• WORK INSTRUCTIONS: From the line with "[376,906,419,921] [____] ->" down to the final line of the material below, quote every line exactly and leave out all lines before it.
+++
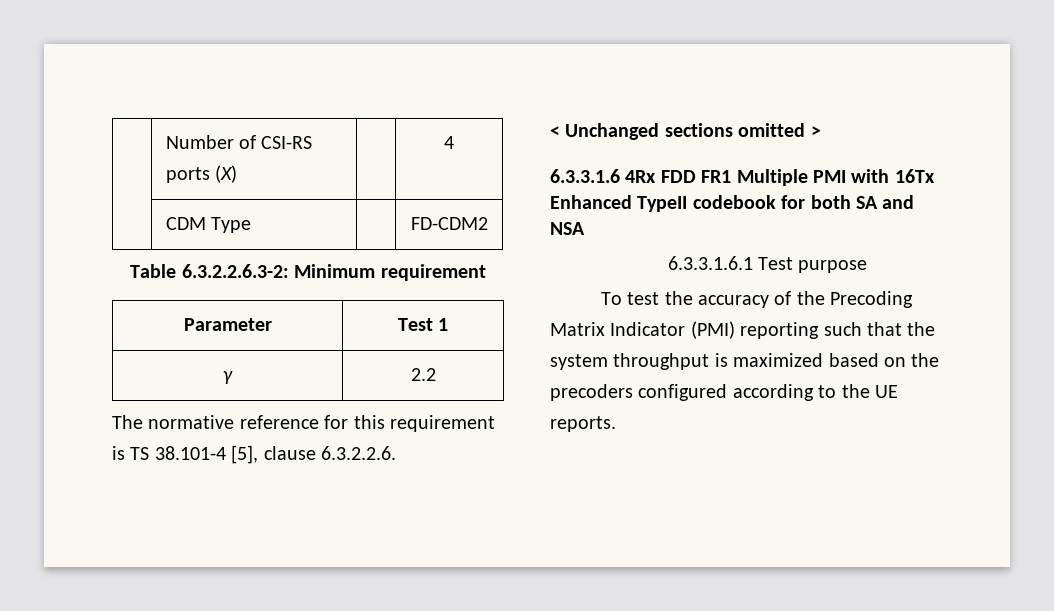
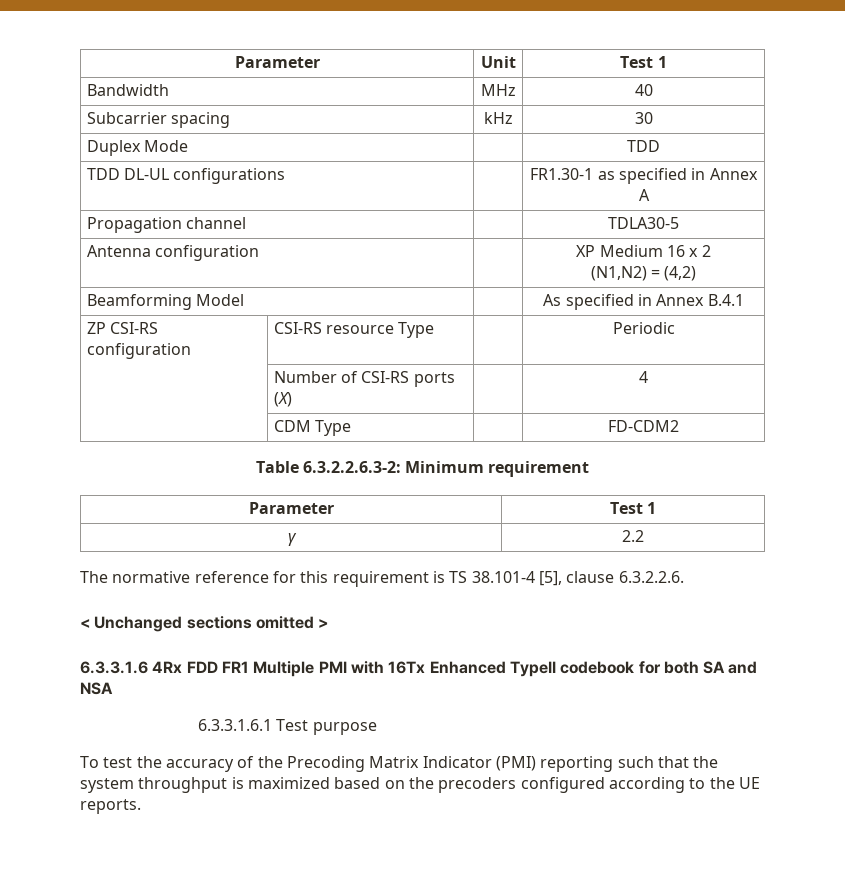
(165, 142) none -> [234,56,320,68] [480,56,516,68] [620,56,667,68] [86,84,169,96] [480,84,516,96] [634,84,653,96] [86,112,231,128] [483,112,513,124] [634,112,653,124] [86,140,189,156] [627,140,660,152] [86,168,286,184] [530,168,758,184] [638,189,650,201] [86,217,247,233] [608,217,679,229] [86,245,260,261] [576,245,711,257] [590,266,697,281] [86,294,245,310] [543,294,744,310] [86,322,159,334] [86,343,191,359] [273,322,435,338] [612,322,675,334] Parameter | Unit | Test 1 // Bandwidth | MHz | 40 // Subcarrier spacing | kHz | 30 // Duplex Mode | | TDD // TDD DL-UL configurations | | FR1.30-1 as specified in Annex A // Propagation channel | | TDLA30-5 // Antenna configuration | | XP Medium 16 x 2 // (N1,N2) = (4,2) // Beamforming Model | | As specified in Annex B.4.1 // ZP CSI-RS configuration | CSI-RS resource Type | | Periodic //

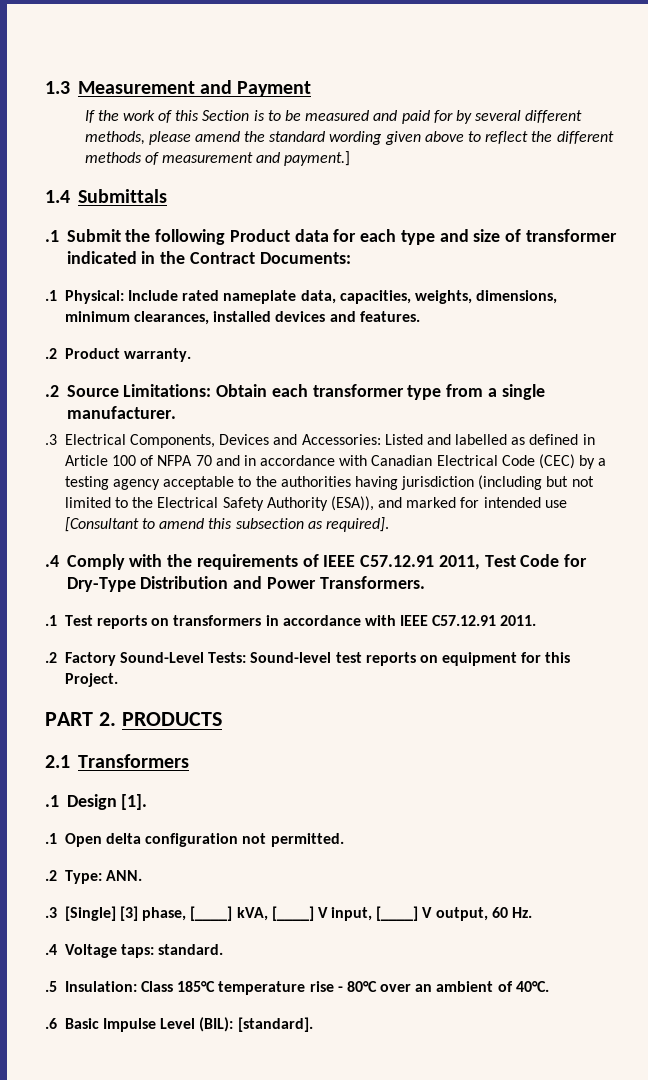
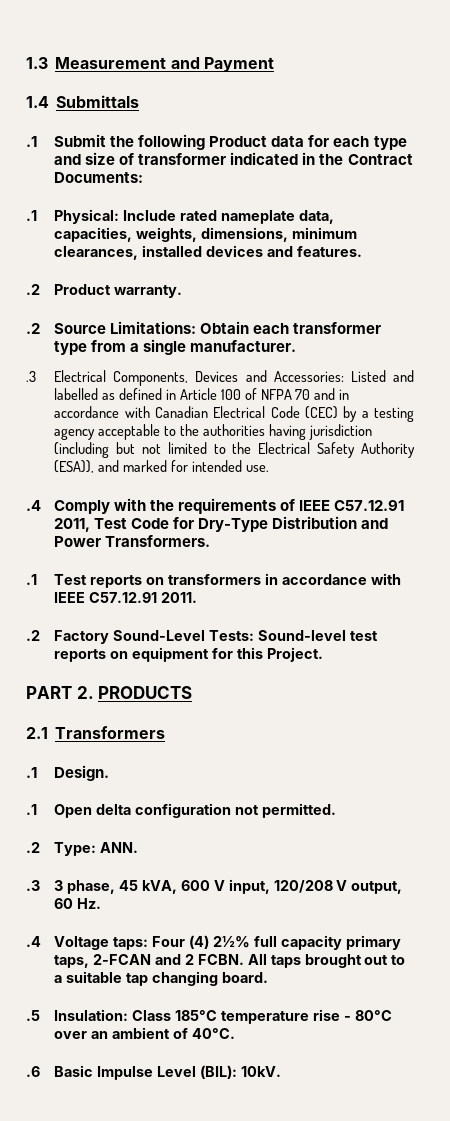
[84,110,583,124] [84,131,614,145] [84,151,351,166] // If the work of this Section is to be measured and paid for by several different methods, please amend the standard wording given above to reflect the different methods of measurement and payment.] -> (274, 64) none
[544,500,567,508] [64,517,389,532] use [Consultant to amend this subsection as required]. -> [245,465,269,472] use.
[66,794,148,810] Design [1]. -> [54,765,110,781] Design.
[64,906,314,921] [Single] [3] phase, [____] kVA, [____] -> [54,880,210,894] 3 phase, 45 kVA, 600
[376,906,419,921] [____] -> [273,880,333,893] 120/208
[158,944,224,955] standard. -> [151,935,401,950] [54,954,406,968] [54,971,268,986] Four (4) 2½% full capacity primary taps, 2-FCAN and 2 FCBN. All taps brought out to a suitable tap changing board.
[237,1017,313,1032] [standard]. -> [240,1066,281,1077] 10kV.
+++
• FINAL ANSWER:
[376,906,419,921] [____] -> [273,880,333,893] 120/208
[158,944,224,955] standard. -> [151,935,401,950] [54,954,406,968] [54,971,268,986] Four (4) 2½% full capacity primary taps, 2-FCAN and 2 FCBN. All taps brought out to a suitable tap changing board.
[237,1017,313,1032] [standard]. -> [240,1066,281,1077] 10kV.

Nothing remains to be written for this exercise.